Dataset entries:
╭──
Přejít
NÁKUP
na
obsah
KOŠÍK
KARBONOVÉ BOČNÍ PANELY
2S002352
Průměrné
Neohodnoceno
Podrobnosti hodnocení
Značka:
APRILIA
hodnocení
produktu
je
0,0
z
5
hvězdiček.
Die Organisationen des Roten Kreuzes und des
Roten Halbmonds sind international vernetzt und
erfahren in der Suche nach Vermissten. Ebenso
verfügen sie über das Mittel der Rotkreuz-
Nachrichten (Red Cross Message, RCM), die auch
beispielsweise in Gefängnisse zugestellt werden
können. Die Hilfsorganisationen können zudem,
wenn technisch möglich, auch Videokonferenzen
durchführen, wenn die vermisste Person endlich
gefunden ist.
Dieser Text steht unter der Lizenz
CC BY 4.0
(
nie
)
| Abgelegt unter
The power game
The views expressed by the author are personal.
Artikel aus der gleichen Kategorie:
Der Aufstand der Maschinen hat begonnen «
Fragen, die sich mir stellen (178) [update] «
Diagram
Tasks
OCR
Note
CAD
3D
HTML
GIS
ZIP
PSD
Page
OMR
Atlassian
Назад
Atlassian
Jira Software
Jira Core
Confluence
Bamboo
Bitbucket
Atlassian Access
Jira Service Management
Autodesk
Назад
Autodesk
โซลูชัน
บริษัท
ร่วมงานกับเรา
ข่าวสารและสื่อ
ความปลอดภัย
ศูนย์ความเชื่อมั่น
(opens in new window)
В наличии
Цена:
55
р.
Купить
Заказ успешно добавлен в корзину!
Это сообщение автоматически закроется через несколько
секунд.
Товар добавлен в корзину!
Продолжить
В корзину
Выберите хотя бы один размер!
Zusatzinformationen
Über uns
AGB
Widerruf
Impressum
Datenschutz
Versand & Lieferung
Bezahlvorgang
╰──
**Problem statement:** Render the text of every item above as a JSON list of strings, with one string per line and no blank lines.

**Your response:**
[
  "Přejít",
  "NÁKUP",
  "na",
  "obsah",
  "KOŠÍK",
  "KARBONOVÉ BOČNÍ PANELY",
  "2S002352",
  "Průměrné",
  "Neohodnoceno",
  "Podrobnosti hodnocení",
  "Značka:",
  "APRILIA",
  "hodnocení",
  "produktu",
  "je",
  "0,0",
  "z",
  "5",
  "hvězdiček.",
  "Die Organisationen des Roten Kreuzes und des",
  "Roten Halbmonds sind international vernetzt und",
  "erfahren in der Suche nach Vermissten. Ebenso",
  "verfügen sie über das Mittel der Rotkreuz-",
  "Nachrichten (Red Cross Message, RCM), die auch",
  "beispielsweise in Gefängnisse zugestellt werden",
  "können. Die Hilfsorganisationen können zudem,",
  "wenn technisch möglich, auch Videokonferenzen",
  "durchführen, wenn die vermisste Person endlich",
  "gefunden ist.",
  "Dieser Text steht unter der Lizenz",
  "CC BY 4.0",
  "(",
  "nie",
  ")",
  "| Abgelegt unter",
  "The power game",
  "The views expressed by the author are personal.",
  "Artikel aus der gleichen Kategorie:",
  "Der Aufstand der Maschinen hat begonnen «",
  "Fragen, die sich mir stellen (178) [update] «",
  "Diagram",
  "Tasks",
  "OCR",
  "Note",
  "CAD",
  "3D",
  "HTML",
  "GIS",
  "ZIP",
  "PSD",
  "Page",
  "OMR",
  "Atlassian",
  "Назад",
  "Atlassian",
  "Jira Software",
  "Jira Core",
  "Confluence",
  "Bamboo",
  "Bitbucket",
  "Atlassian Access",
  "Jira Service Management",
  "Autodesk",
  "Назад",
  "Autodesk",
  "โซลูชัน",
  "บริษัท",
  "ร่วมงานกับเรา",
  "ข่าวสารและสื่อ",
  "ความปลอดภัย",
  "ศูนย์ความเชื่อมั่น",
  "(opens in new window)",
  "В наличии",
  "Цена:",
  "55",
  "р.",
  "Купить",
  "Заказ успешно добавлен в корзину!",
  "Это сообщение автоматически закроется через несколько",
  "секунд.",
  "Товар добавлен в корзину!",
  "Продолжить",
  "В корзину",
  "Выберите хотя бы один размер!",
  "Zusatzinformationen",
  "Über uns",
  "AGB",
  "Widerruf",
  "Impressum",
  "Datenschutz",
  "Versand & Lieferung",
  "Bezahlvorgang"
]